What happens when we read an Austen novel "horizontally"—that is, in opposition to the vertical framing established by the author? This essay answers this question by examining the case of absent insects in Austen's Emma. After a review of how a traditional, humanistic reading of the novel unfolds, the essay proposes an alternative view to explore how the novel has omitted vital biological agents and processes in favor of a particular androcentric viewpoint, one in which humans not only reign supreme, but also display a high degree of separation from and imperviousness to the natural world.
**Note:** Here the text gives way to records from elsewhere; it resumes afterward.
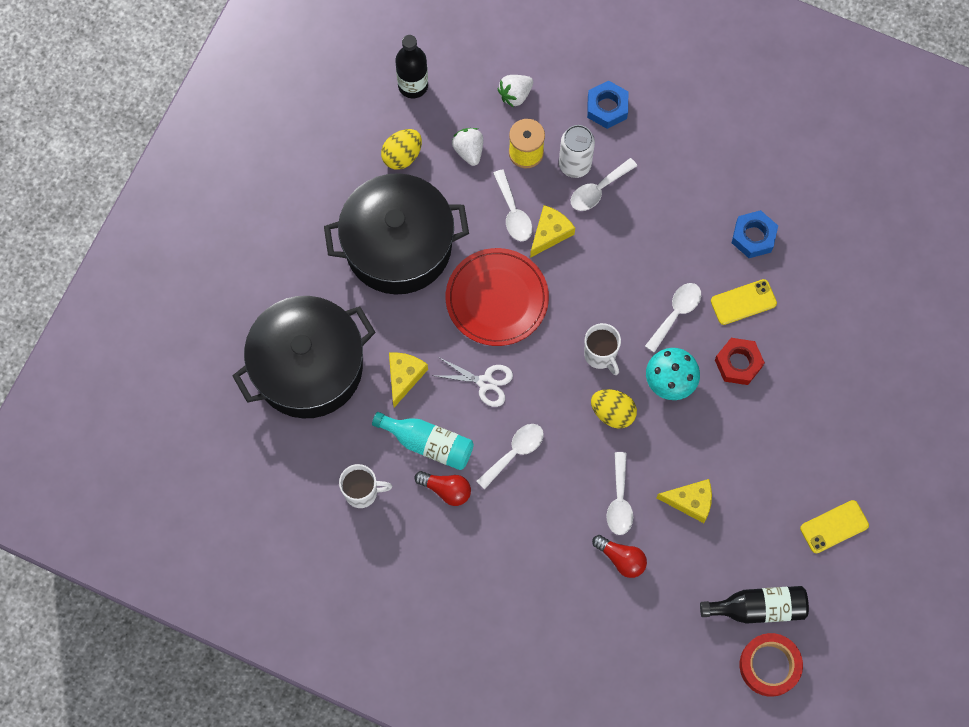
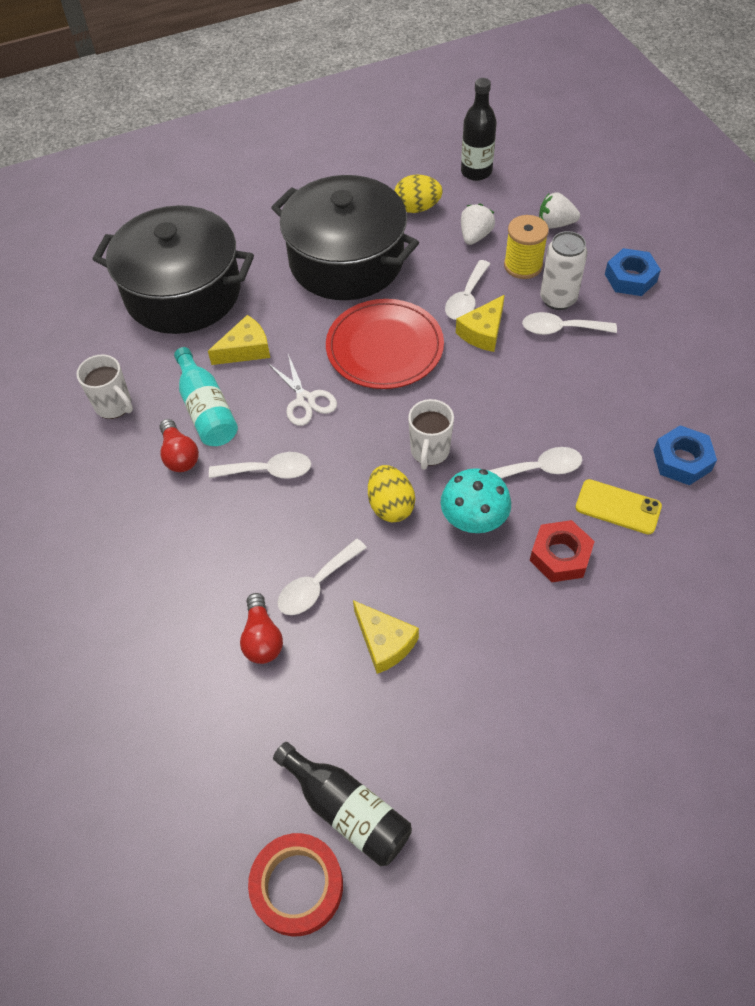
camera: 45 degrees right, 15 degrees down
yellow cheese [530,205,575,258] -> yellow cheese turned 135 degrees clockwise [456,295,505,352]
yellow phone [800,500,869,553] -> none

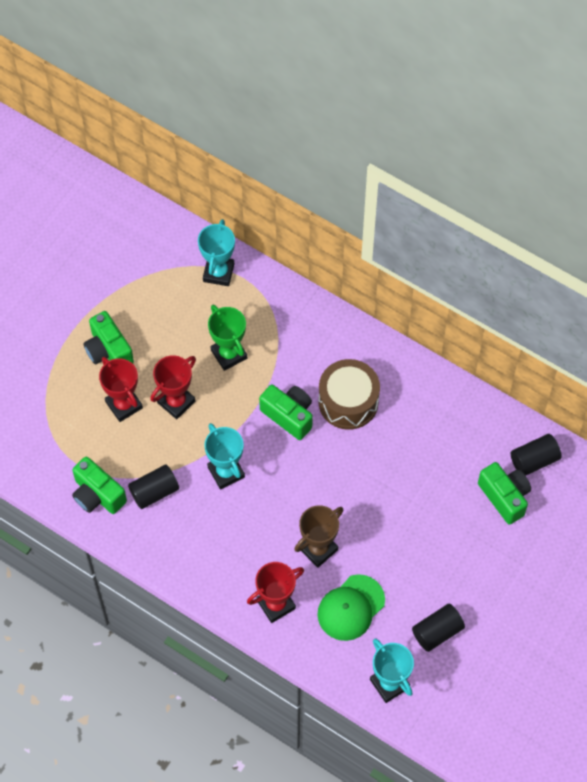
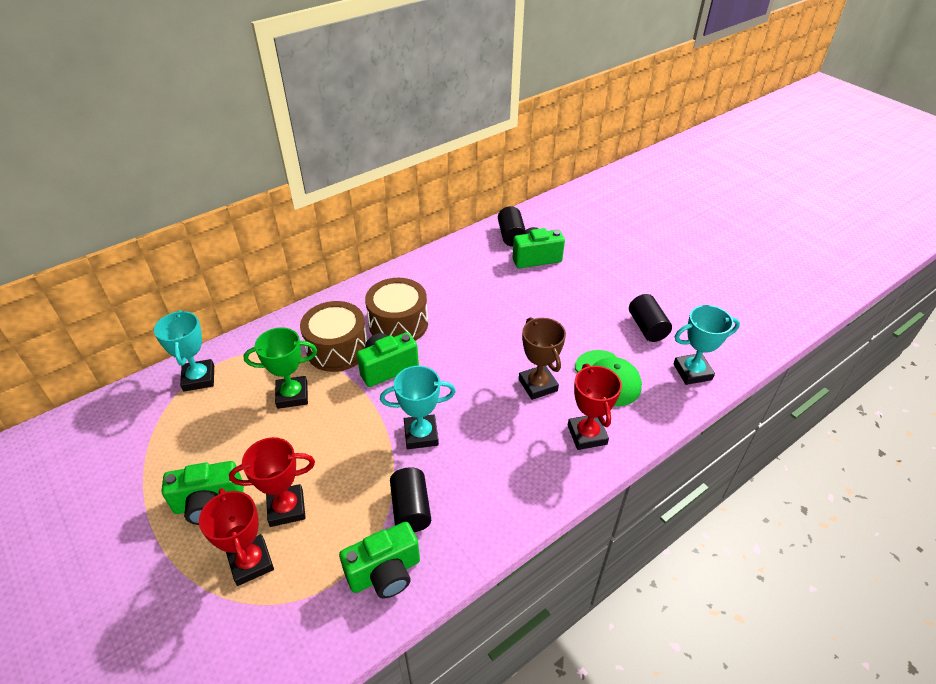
camera: 70 degrees left, 20 degrees down
red trophy [150,355,196,419] -> red trophy moved to [199,488,274,586]
turquoise trophy [198,219,235,286] -> turquoise trophy turned 45 degrees clockwise [154,310,214,392]
none -> brown drum [300,301,367,372]

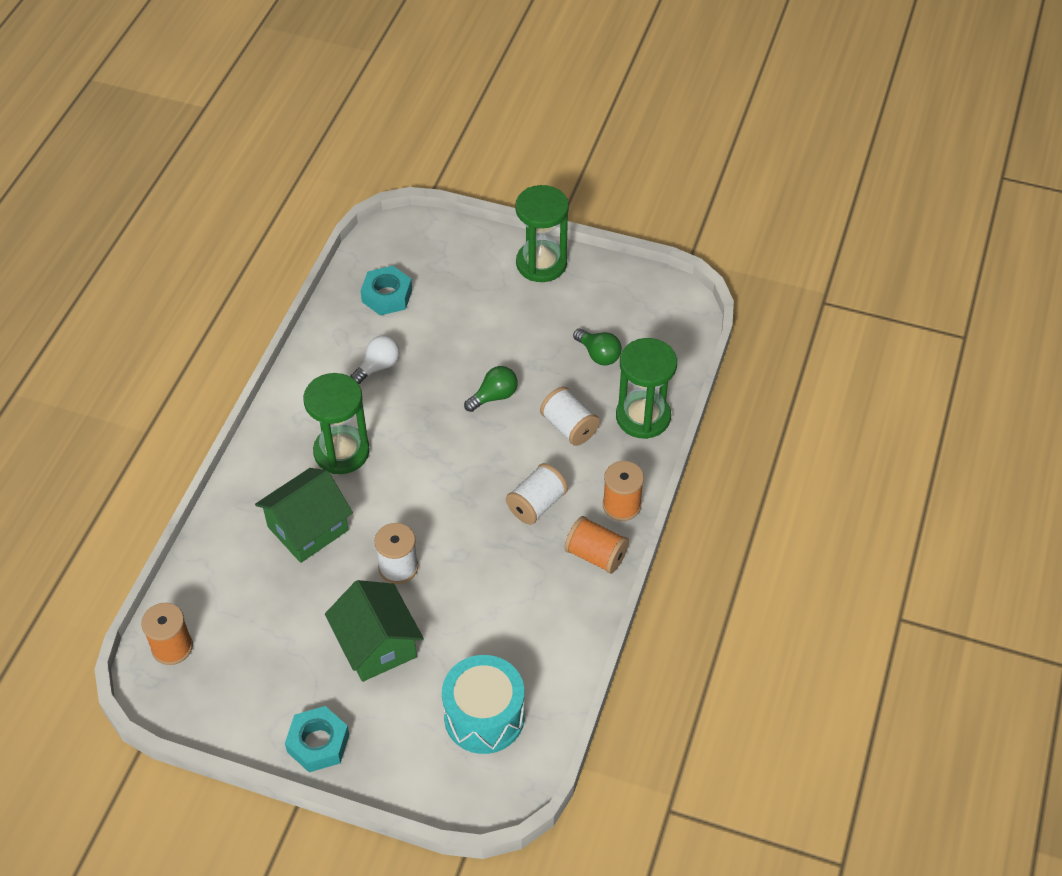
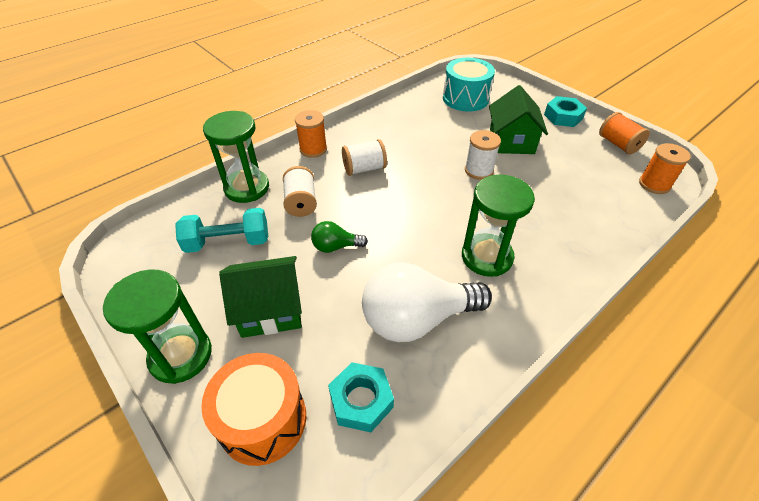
camera: 150 degrees left, 5 degrees down
green house [255,468,353,563] -> green house moved to [219,256,302,338]
white light bulb [350,335,400,384] -> white light bulb [362,262,492,342], size x2.10
orange spool [564,516,629,574] -> orange spool moved to [599,112,650,155]
green light bulb [573,329,622,366] -> turquoise dumbbell [175,208,268,253]
none -> orange drum [201,353,306,466]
The essay argues that, in the wake of Covid 19, this mythic (if highly pleasurable) view of the human warrants critical reexamination. Thus, while the essay demonstrates an alternative reading practice to a canonical text, it also proposes new, biologically informed approaches to teaching such texts in the literature classroom. In other words, it suggests that literary study has much to gain from newer biological definition of that it means to be human.



中文翻译:

简奥斯汀的《艾玛》中没有昆虫的生活:横向阅读

摘要:

当我们“水平地”阅读奥斯汀的小说——也就是说,与作者建立的垂直框架相反,会发生什么?本文通过考察奥斯汀的《艾玛》中昆虫缺失的案例来回答这个问题. 在回顾了小说的传统人文主义阅读如何展开之后,本文提出了另一种观点,以探索小说如何省略重要的生物制剂和过程,以支持一种特定的以男性为中心的观点,在这种观点中,人类不仅至高无上,但也表现出与自然世界的高度分离和不可渗透性。这篇文章认为,在 Covid 19 之后,这种关于人类的神话(如果非常令人愉快)的观点值得重新审视。因此,虽然这篇文章展示了经典文本的另一种阅读实践,但它也提出了在文学课堂上教授此类文本的新的、生物学上的方法。换句话说,它表明文学研究可以从新的生物学定义中获得很多好处,即它意味着成为人类。